> **Actions to take**:
A - According to the excerpt about Palm webOS, between which dates must an app be available to webOS users through Palm distribution programs to qualify for an award?
B - Transcribe the passage of the excerpt about Palm webOS from "I am a huge" to "and on FreshMeat.".

> **Excerpt to read**:
┌──
To qualify for an award, your app – either free or paid – must be available to webOS users via Palm distribution programs between February 1, 2010, and May 31, 2010. In addition, the following criteria apply:

  • The app must have been developed using the Palm webOS Software Development Kit or the Ares Integrated Development Environment. Since the Palm webOS Plug-in Development Kit is not widely available, applications utilizing this development kit or any APIs not in the Palm webOS SDK are ineligible.
  • Apps must be available for download through an official Palm webOS distribution program (App Catalog Distribution, Web Distribution, or Beta Distribution). Apps distributed through non-Palm methods do not qualify.
  • Apps developed by Palm employees or their direct relations are ineligible for awards.

What do you think of this approach?

GitHub Palm Repository


I am a huge GitHub fan and I am really glad that we have opened up our Palm GitHub account with some goodies. We have various projects that contain sample code that go from ye olde hello world app, to Mitch Allen’s great news app from his book to the indispensable stylematters app that our great HI put out to show you how to make beautiful, usable applications.

I hope that this is just the beginning and that you will see more and more projects on GitHub to fork! Speaking of projects to fork….

Project Appetite


One of the new projects is Project Appetite which is an open source project showing how you can interface with the Palm application feeds that come out of our full catalog.

Early partners have already built sites using the feeds: PreCentral App Gallery, webOS App Catalog Viewer, the House of Palm, and on FreshMeat.
└──
> **Available data**:
┌──
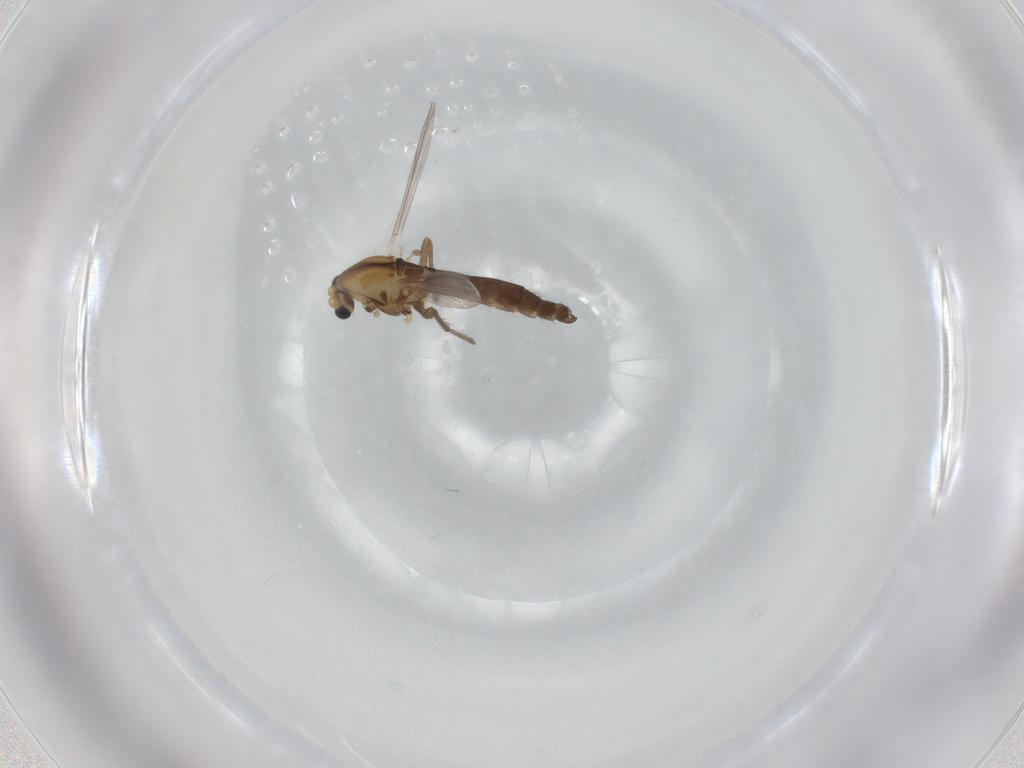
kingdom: Animalia
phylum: Arthropoda
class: Insecta
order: Diptera
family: Chironomidae
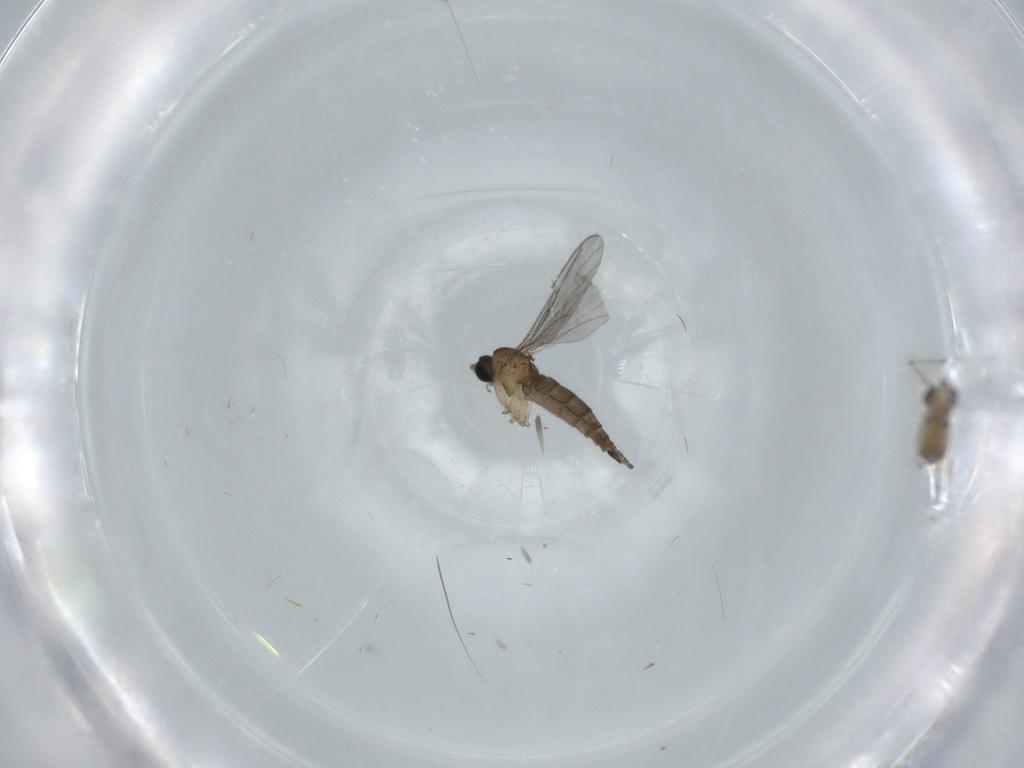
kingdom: Animalia
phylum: Arthropoda
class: Insecta
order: Diptera
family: Chironomidae
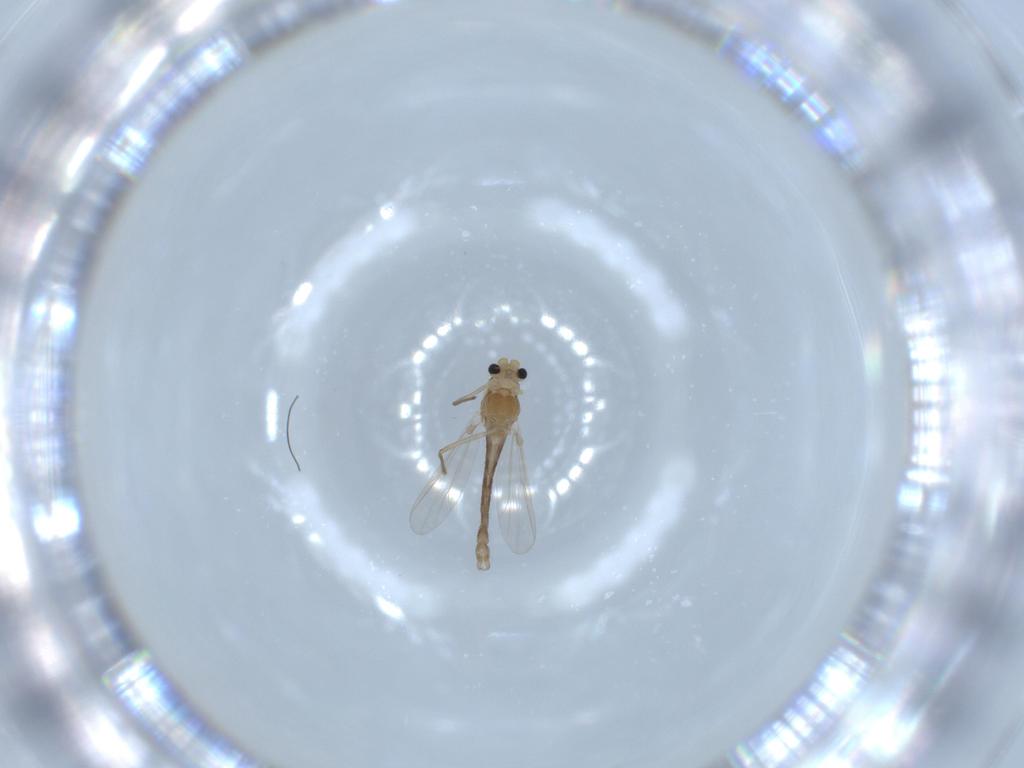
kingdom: Animalia
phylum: Arthropoda
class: Insecta
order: Diptera
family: Chironomidae
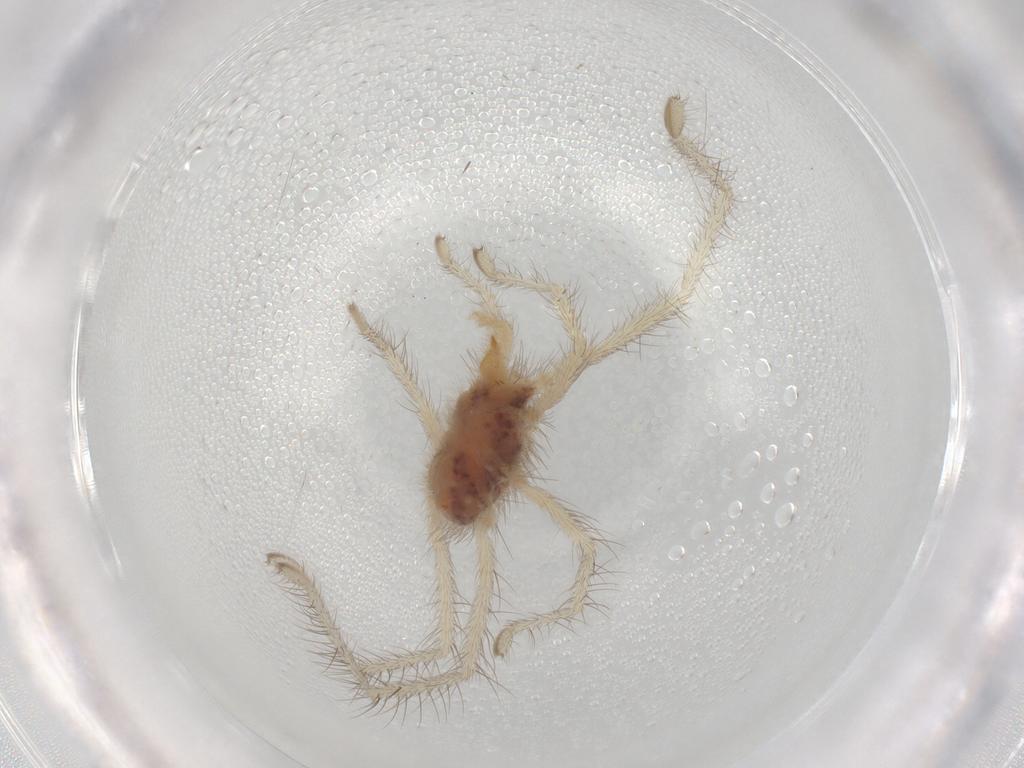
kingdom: Animalia
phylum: Arthropoda
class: Arachnida
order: Trombidiformes
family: Erythraeidae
└──
> **Expected responses**:
A - Between February 1, 2010, and May 31, 2010.

B -
I am a huge GitHub fan and I am really glad that we have opened up our Palm GitHub account with some goodies. We have various projects that contain sample code that go from ye olde hello world app, to Mitch Allen’s great news app from his book to the indispensable stylematters app that our great HI put out to show you how to make beautiful, usable applications.

I hope that this is just the beginning and that you will see more and more projects on GitHub to fork! Speaking of projects to fork….

Project Appetite


One of the new projects is Project Appetite which is an open source project showing how you can interface with the Palm application feeds that come out of our full catalog.

Early partners have already built sites using the feeds: PreCentral App Gallery, webOS App Catalog Viewer, the House of Palm, and on FreshMeat.